Identifying Adversary Tactics and Techniques in Malware Binaries with an LLM Agent
Zhou Xuan, Xiangzhe Xu, Mingwei Zheng, Louis Zheng-Hua Tan, Jinyao Guo, Tiantai Zhang, Le Yu, Chengpeng Wang, Xiangyu Zhang
TL;DR
This work introduces TTPDetect, the first LLM-based agent designed to identify MITRE ATT&CK TTPs from stripped malware binaries at both the function and binary levels. It combines a hybrid retrieval pipeline to efficiently narrow candidate function–TTP pairs with a function-level analyzing agent that uses a Context Explorer for on-demand context and TTP-specific reasoning guidelines for inference-time alignment. A new dataset with function-level TTP annotations across diverse malware families supports rigorous evaluation, where TTPDetect achieves high precision and recall at the function level and demonstrates strong performance on real-world binaries, including discovery of previously unreported TTPs.

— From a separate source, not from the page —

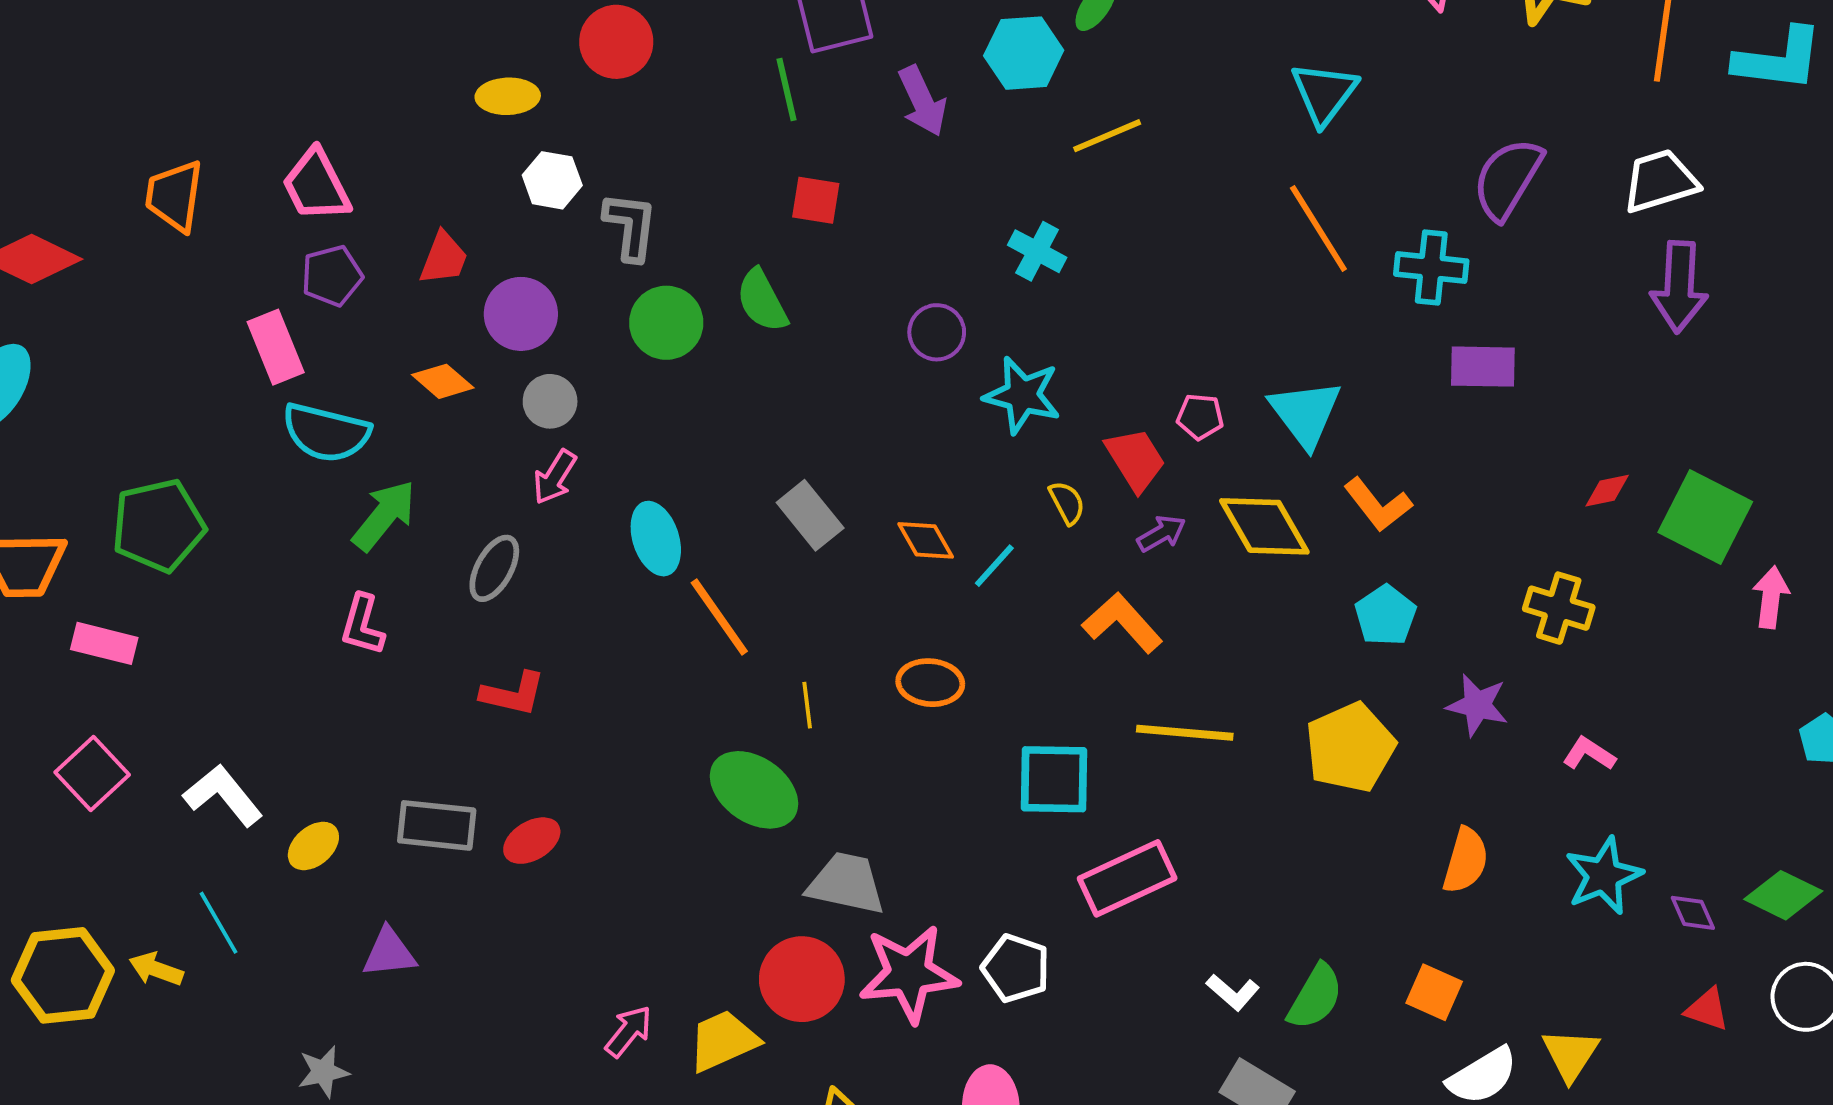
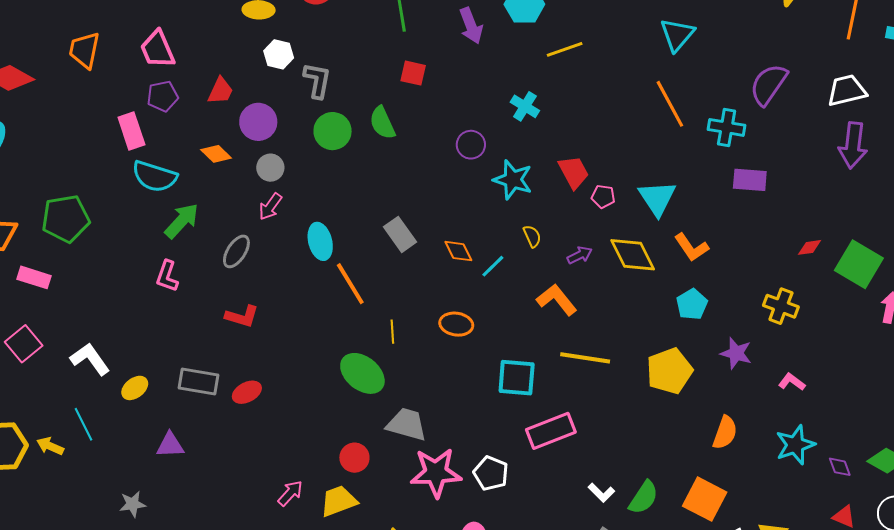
red trapezoid: (1135, 459) -> (574, 172), moved
red circle: (802, 979) -> (354, 458), moved, size x0.7
orange square: (1434, 992) -> (705, 499), size x1.5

The approach advances structured adversarial behavior modeling directly from binary code, offering scalable, interpretable insights for threat intelligence and defense planning.
Abstract
Understanding TTPs (Tactics, Techniques, and Procedures) in malware binaries is essential for security analysis and threat intelligence, yet remains challenging in practice. Real-world malware binaries are typically stripped of symbols, contain large numbers of functions, and distribute malicious behavior across multiple code regions, making TTP attribution difficult. Recent large language models (LLMs) offer strong code understanding capabilities, but applying them directly to this task faces challenges in identifying analysis entry points, reasoning under partial observability, and misalignment with TTP-specific decision logic. We present TTPDetect, the first LLM agent for recognizing TTPs in stripped malware binaries. TTPDetect combines dense retrieval with LLM-based neural retrieval to narrow the space of analysis entry points. TTPDetect further employs a function-level analyzing agent consisting of a Context Explorer that performs on-demand, incremental context retrieval and a TTP-Specific Reasoning Guideline that achieves inference-time alignment. We build a new dataset that labels decompiled functions with TTPs across diverse malware families and platforms. TTPDetect achieves 93.25% precision and 93.81% recall on function-level TTP recognition, outperforming baselines by 10.38% and 18.78%, respectively. When evaluated on real world malware samples, TTPDetect recognizes TTPs with a precision of 87.37%. For malware with expert-written reports, TTPDetect recovers 85.7% of the documented TTPs and further discovers, on average, 10.5 previously unreported TTPs per malware.